Un film de Saeed Roustayi.

 

 

En Iran, il n’y a pas de demi-mesure quand il s’agit de drogue : que l’on en ait en sa possession 30 ou 50 kg, la sanction est identique, c’est la peine de mort. Pourtant, comme le constatent deux des protagonistes du film lors d’une des dernières scènes, le trafic tout comme les consommateurs de drogues ont explosé dans ce pays. 6, 5 millions de personnes, semble-t-il, sont accros au crack, dans un pays qui compte 85 millions d’habitants.

À partir d’une réalité comme celle-là, il y a de quoi faire un « Iranian Connection », a dû estimer, à juste titre, le cinéaste, Saeed Roustayi. D’où la réalisation d’un film fort différent des films très « auteurisants » qui proviennent habituellement d’Iran. Ici, l’on a affaire à un film musclé, avec d’impressionnantes scènes d’action, un film qui peut rivaliser avec les longs-métrages américains du même genre. Néanmoins, il reste, dans La Loi de Téhéran, l’originalité du cadre, d’autant plus que le réalisateur ne s’est pas privé de filmer de spectaculaires scènes de foules : fuites éperdues de drogués à l’arrivée des forces de police, consommateurs de drogue entassés dans une décharge à ciel ouvert, prisonniers amassés dans une cellule qui peut à peine les contenir, etc. Ces masses grouillantes de populations, tournées avec des figurants dont un grand nombre sont de véritables consommateurs de crack, laissent une forte impression sur le spectateur.
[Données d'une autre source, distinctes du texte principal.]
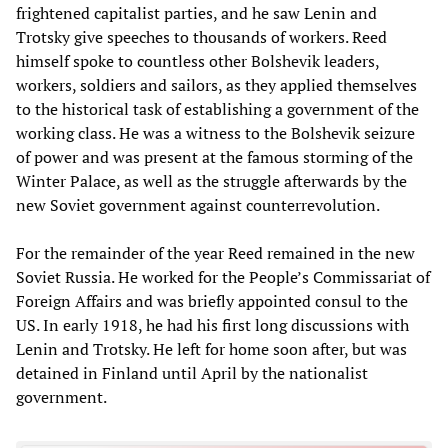
frightened capitalist parties, and he saw Lenin and
Trotsky give speeches to thousands of workers. Reed
himself spoke to countless other Bolshevik leaders,
workers, soldiers and sailors, as they applied themselves
to the historical task of establishing a government of the
working class. He was a witness to the Bolshevik seizure
of power and was present at the famous storming of the
Winter Palace, as well as the struggle afterwards by the
new Soviet government against counterrevolution.
For the remainder of the year Reed remained in the new
Soviet Russia. He worked for the People’s Commissariat of
Foreign Affairs and was briefly appointed consul to the
US. In early 1918, he had his first long discussions with
Lenin and Trotsky. He left for home soon after, but was
detained in Finland until April by the nationalist
government.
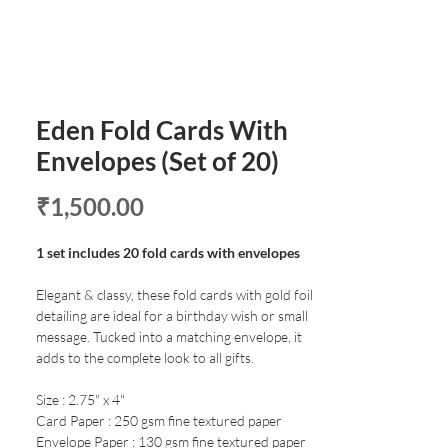
Eden Fold Cards With
Envelopes (Set of 20)
Price
₹1,500.00
1 set includes 20 fold cards with envelopes
Elegant & classy, these fold cards with gold foil
detailing are ideal for a birthday wish or small
message. Tucked into a matching envelope, it
adds to the complete look to all gifts.
Size : 2.75" x 4"
Card Paper : 250 gsm fine textured paper
Envelope Paper : 130 gsm fine textured paper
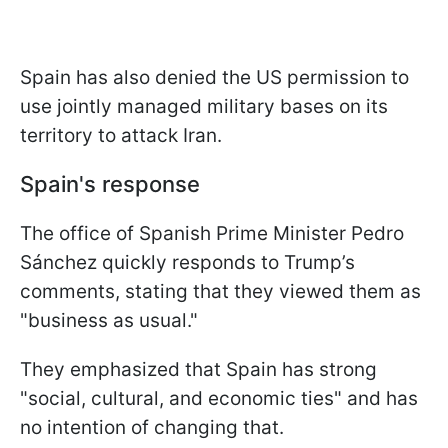
Spain has also denied the US permission to
use jointly managed military bases on its
territory to attack Iran.
Spain's response
The office of Spanish Prime Minister Pedro
Sánchez quickly responds to Trump’s
comments, stating that they viewed them as
"business as usual."
They emphasized that Spain has strong
"social, cultural, and economic ties" and has
no intention of changing that.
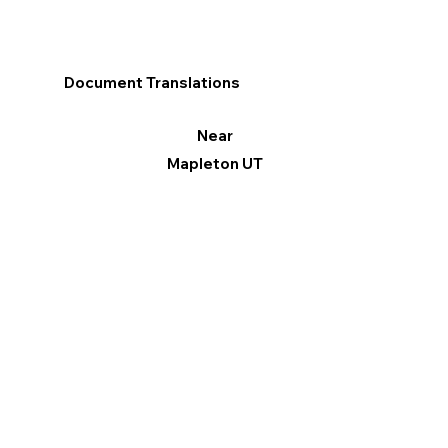
Document Translations
Near
Mapleton UT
Cela dit, le réalisateur s’est gardé de se contenter d’enchaîner les scènes spectaculaires, il a cherché à leur donner du sens. Saeed Roustayi a voulu montrer, par l’exemple, combien la répression impitoyable voulue par le gouvernement aboutit à des situations complexes et insolubles. Dès l’ouverture du film, une séquence étourdissante de poursuite d’un délinquant par un policier s’achève par l’ensevelissement du premier sous des gravats, après sa chute dans un trou de chantier. Une mort absurde, tout comme sont absurdes bien des situations dépeintes au cours du film.
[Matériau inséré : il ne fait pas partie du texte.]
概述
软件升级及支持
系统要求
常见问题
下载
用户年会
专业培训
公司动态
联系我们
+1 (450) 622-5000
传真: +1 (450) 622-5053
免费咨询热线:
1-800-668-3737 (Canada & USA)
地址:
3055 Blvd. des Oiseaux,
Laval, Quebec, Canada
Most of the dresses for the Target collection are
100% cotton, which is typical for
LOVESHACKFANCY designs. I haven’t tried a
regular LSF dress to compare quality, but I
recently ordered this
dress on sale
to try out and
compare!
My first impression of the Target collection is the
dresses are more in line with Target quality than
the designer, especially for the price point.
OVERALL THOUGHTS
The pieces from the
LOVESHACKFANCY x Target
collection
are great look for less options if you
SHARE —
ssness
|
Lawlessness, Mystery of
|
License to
Le film peut sembler moins inventif lorsqu’il s’attarde sur les interrogatoires des prisonniers en vue d’une inculpation qui risque de se solder par une mise à mort par pendaison. L’intérêt de ces scènes, cependant, c’est d’enrichir les portraits des personnages principaux en les complexifiant. Il n’est pas question, ici, d’opposer simplement le flic intègre et le trafiquant corrompu. Samad, le policier, s’il est habité par un certain sens de la justice, peut, néanmoins, si cela sert ses intérêts d’enquêteur, faire preuve de cruauté en jouant, en rusant, avec les prisonniers. De l’autre côté, Nasser Khakzad, l’un des caïds du trafic de drogue, homme sans scrupules, finit pourtant par laisser apparaître l’autre facette de son personnage, celle qui penche du côté de ses origines, de la condition sociale misérable de sa famille, à laquelle il a voulu échapper.

C’est l’un des mérites de ce film, sans nul doute, que d’éviter les schématismes, les séparations simplistes entre le bien et le mal. Dans un pays comme l’Iran, il n’est pas évident du tout de les distinguer l’un de l’autre.  

7,5/10

 

                                                                                     Luc Schweitzer, ss.cc.